Lloyd Blankfein spent decades at Goldman Sachs learning how to manage risk at scale. He watched the firm navigate the 1987 crash, the dot-com bust, the 2008 financial crisis, and the post-crisis regulatory overhaul that reshaped Wall Street. So when the Goldman senior chairman and former CEO says something worries him about AI, it’s worth paying attention to what, exactly, that thing is.
It’s not superintelligence or autonomous weapons. It’s a much more mundane — and in some ways more frightening — problem.
Alluding to AI in particular but technological advancement in particular, he said, “everything is whirring behind the scenes,” and you don’t really get a close look at the thought process of the technology on which you’re relying. “Now you can leave a piece of software, [and it] could go out and do 70,000 transactions,” he said, explaining that when he started on the trading floor, everyone could hear every mistake, and the room would get quiet at the smallest slip-up.
This simple explanation may be the most precise articulation yet of why Wall Street — despite spending billions deploying AI across trading, compliance, and back-office operations — remains deeply reluctant to hand autonomous agents the keys to anything that actually matters.

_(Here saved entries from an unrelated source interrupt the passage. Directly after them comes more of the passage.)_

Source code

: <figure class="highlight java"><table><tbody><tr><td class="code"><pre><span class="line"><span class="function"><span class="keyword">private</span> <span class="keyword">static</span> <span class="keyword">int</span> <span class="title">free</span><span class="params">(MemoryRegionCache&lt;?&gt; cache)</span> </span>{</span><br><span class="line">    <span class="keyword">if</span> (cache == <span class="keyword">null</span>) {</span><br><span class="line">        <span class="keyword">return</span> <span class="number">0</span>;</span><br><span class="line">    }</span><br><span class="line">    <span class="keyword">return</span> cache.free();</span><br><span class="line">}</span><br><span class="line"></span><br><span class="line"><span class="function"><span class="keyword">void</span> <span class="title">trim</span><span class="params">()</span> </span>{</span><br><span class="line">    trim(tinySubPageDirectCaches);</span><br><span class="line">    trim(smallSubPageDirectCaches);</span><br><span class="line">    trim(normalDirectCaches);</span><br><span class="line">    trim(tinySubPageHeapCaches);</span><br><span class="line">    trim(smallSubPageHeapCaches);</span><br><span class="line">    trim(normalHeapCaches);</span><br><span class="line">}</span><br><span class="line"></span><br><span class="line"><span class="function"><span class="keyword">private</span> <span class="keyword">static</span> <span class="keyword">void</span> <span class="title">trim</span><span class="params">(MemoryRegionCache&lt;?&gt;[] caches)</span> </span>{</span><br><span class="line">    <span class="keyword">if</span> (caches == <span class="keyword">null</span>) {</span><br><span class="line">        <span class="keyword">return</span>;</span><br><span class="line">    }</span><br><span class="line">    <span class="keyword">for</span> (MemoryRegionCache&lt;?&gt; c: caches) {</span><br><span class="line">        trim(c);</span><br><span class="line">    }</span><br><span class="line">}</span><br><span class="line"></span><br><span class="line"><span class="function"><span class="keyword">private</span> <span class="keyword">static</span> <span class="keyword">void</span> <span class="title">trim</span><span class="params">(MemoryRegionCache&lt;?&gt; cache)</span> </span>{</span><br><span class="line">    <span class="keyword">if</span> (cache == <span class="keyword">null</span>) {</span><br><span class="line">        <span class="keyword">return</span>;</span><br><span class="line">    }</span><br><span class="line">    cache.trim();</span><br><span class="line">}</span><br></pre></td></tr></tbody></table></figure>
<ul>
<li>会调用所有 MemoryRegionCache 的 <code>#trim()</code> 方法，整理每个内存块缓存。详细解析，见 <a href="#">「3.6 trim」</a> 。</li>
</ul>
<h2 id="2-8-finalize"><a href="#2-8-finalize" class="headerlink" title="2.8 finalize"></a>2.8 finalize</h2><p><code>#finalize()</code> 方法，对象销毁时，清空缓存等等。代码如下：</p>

The financial industry has long understood that speed creates leverage, and leverage cuts both ways. A well-timed trade amplifies gains. A mistaken one — executed at machine speed, across thousands of positions, before a human can intervene — amplifies losses just as fast.

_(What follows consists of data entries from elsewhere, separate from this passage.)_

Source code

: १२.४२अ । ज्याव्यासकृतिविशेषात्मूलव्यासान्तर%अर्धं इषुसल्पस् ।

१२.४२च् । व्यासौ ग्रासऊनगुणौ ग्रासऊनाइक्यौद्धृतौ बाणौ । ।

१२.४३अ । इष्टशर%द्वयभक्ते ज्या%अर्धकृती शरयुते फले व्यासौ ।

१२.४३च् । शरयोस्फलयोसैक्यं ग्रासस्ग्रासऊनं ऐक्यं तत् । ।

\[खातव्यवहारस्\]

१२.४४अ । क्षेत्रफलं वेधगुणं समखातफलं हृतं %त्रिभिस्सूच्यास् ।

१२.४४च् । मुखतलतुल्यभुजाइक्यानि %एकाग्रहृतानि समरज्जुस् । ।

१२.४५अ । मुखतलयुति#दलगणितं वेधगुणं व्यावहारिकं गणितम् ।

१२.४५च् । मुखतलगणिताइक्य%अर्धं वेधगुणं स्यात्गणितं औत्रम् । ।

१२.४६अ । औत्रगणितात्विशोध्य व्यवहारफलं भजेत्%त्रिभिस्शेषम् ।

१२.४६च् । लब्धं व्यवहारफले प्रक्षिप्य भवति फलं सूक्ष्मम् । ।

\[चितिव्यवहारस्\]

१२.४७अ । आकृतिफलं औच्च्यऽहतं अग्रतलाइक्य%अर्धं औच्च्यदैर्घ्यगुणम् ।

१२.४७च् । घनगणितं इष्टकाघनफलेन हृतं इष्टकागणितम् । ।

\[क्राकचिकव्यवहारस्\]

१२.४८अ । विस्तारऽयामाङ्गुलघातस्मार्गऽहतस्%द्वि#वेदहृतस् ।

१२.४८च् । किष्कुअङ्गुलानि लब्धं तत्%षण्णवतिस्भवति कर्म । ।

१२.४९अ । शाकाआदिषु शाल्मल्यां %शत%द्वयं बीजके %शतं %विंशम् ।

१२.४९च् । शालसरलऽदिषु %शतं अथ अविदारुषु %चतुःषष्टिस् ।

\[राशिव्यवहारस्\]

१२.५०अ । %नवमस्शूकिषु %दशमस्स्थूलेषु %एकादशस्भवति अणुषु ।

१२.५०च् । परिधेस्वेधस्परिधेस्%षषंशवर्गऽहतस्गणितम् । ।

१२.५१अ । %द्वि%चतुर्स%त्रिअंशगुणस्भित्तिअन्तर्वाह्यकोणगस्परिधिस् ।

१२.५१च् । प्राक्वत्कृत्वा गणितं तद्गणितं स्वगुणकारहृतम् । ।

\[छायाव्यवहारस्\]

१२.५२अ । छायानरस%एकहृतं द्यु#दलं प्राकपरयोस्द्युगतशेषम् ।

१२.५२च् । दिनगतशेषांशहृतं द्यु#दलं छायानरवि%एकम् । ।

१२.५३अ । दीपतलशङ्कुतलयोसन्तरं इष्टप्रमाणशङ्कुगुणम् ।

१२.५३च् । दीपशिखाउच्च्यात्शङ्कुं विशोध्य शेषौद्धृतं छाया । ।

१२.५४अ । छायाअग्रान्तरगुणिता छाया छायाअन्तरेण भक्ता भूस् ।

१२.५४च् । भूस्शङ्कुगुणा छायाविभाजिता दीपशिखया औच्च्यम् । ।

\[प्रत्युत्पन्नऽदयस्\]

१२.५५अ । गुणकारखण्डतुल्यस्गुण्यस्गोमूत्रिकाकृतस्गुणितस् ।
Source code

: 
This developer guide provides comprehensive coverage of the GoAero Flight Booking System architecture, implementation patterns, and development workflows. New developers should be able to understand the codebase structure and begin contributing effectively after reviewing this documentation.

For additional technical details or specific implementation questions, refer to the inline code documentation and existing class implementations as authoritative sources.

The data bears out Blankfein’s instinct in striking detail. A January 2026 Wakefield Research study found that only 14% of CFOs completely trust AI to deliver accurate accounting data on its own — yet the vast majority of those same firms are already using AI tools. Ninety-seven percent said human oversight remains critical for accuracy, and most had already encountered at least one instance of hallucinated or inaccurate AI output.
Blankfein also offered a pointed observation about how Goldman historically approached system transitions: running legacy and new systems in parallel for years before making a full switch. It’s a discipline, he noted, that most technology companies don’t share — and one increasingly at odds with the “move fast” culture defining the AI deployment wave sweeping through finance.
The implicit warning: the firms most aggressively deploying AI agents are also the least likely to have stress-tested what happens when those agents are wrong.
“We always had to do things twice,” Blankfein said about the old way of working. “We had to run things 50 times and be perfect the last 49 times before we could go that way.” That means it could be a long, long time before AI agents are fully trusted to get it right every time out of the gate.